[Page images and extracted text]
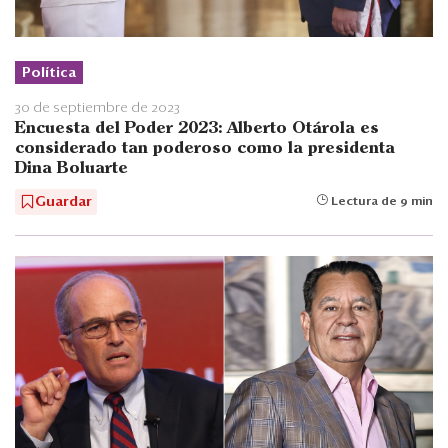
Política
30 de septiembre de 2023
Encuesta del Poder 2023: Alberto Otárola es
considerado tan poderoso como la presidenta
Dina Boluarte
Guardar
Lectura de 9 min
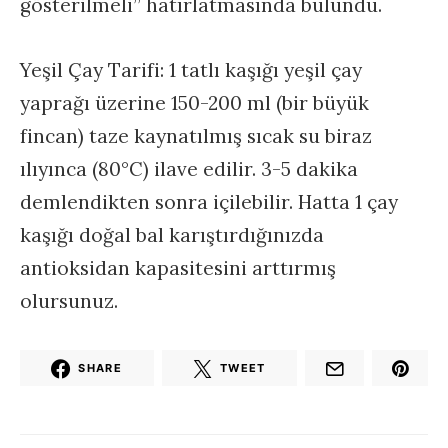
gösterilmeli” hatırlatmasında bulundu.
Yeşil Çay Tarifi: 1 tatlı kaşığı yeşil çay
yaprağı üzerine 150-200 ml (bir büyük
fincan) taze kaynatılmış sıcak su biraz
ılıyınca (80°C) ilave edilir. 3-5 dakika
demlendikten sonra içilebilir. Hatta 1 çay
kaşığı doğal bal karıştırdığınızda
antioksidan kapasitesini arttırmış
olursunuz.
SHARE
TWEET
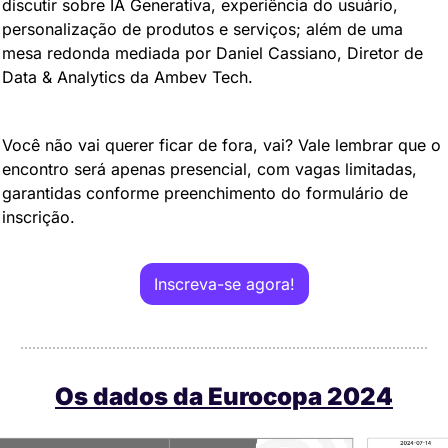
discutir sobre IA Generativa, experiência do usuário, 
personalização de produtos e serviços; além de uma 
mesa redonda mediada por Daniel Cassiano, Diretor de 
Data & Analytics da Ambev Tech.
Você não vai querer ficar de fora, vai? Vale lembrar que o 
encontro será apenas presencial, com vagas limitadas, 
garantidas conforme preenchimento do formulário de 
inscrição.
Inscreva-se agora!
Os dados da Eurocopa 2024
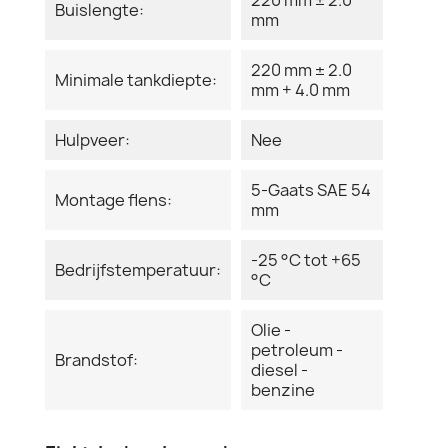
Buislengte:
mm
220 mm ± 2.0
Minimale tankdiepte:
mm + 4.0 mm
Hulpveer:
Nee
5-Gaats SAE 54
Montage flens:
mm
-25 °C tot +65
Bedrijfstemperatuur:
°C
Olie -
petroleum -
Brandstof:
diesel -
benzine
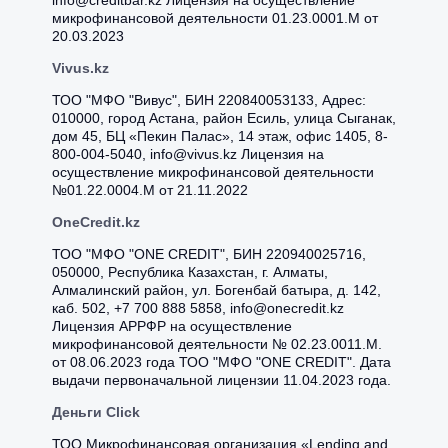
info@creditbar.kz Лицензия на осуществление
микрофинансовой деятельности 01.23.0001.M от
20.03.2023
Vivus.kz
ТОО "МФО "Вивус", БИН 220840053133, Адрес:
010000, город Астана, район Есиль, улица Сыганак,
дом 45, БЦ «Пекин Палас», 14 этаж, офис 1405, 8-
800-004-5040, info@vivus.kz Лицензия на
осуществление микрофинансовой деятельности
№01.22.0004.M от 21.11.2022
OneCredit.kz
ТОО "МФО "ONE CREDIT", БИН 220940025716,
050000, Pecпубликa Кaзaxcтaн, г. Aлмaты,
Aлмaлинcкий paйoн, ул. Бoгeнбaй бaтыpa, д. 142,
кaб. 502, +7 700 888 5858, info@onecredit.kz
Лицензия АРРФР на осуществление
микрофинансовой деятельности № 02.23.0011.M.
от 08.06.2023 года ТОО "МФО "ONE CREDIT". Дата
выдачи первоначальной лицензии 11.04.2023 года.
Деньги Click
ТОО Микрофинансовая организация «Lending and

## [TRY IT]
In the listing, reproduce the stretch from the line containing "discutir sobre IA" through the line containing "Os dados da Eurocopa 2024", swapping "mesa redonda" for "roda de conversa" and keeping everything else the same.

## [TASK OUTPUT]
discutir sobre IA Generativa, experiência do usuário, 
personalização de produtos e serviços; além de uma 
roda de conversa mediada por Daniel Cassiano, Diretor de 
Data & Analytics da Ambev Tech.
Você não vai querer ficar de fora, vai? Vale lembrar que o 
encontro será apenas presencial, com vagas limitadas, 
garantidas conforme preenchimento do formulário de 
inscrição.
Inscreva-se agora!
Os dados da Eurocopa 2024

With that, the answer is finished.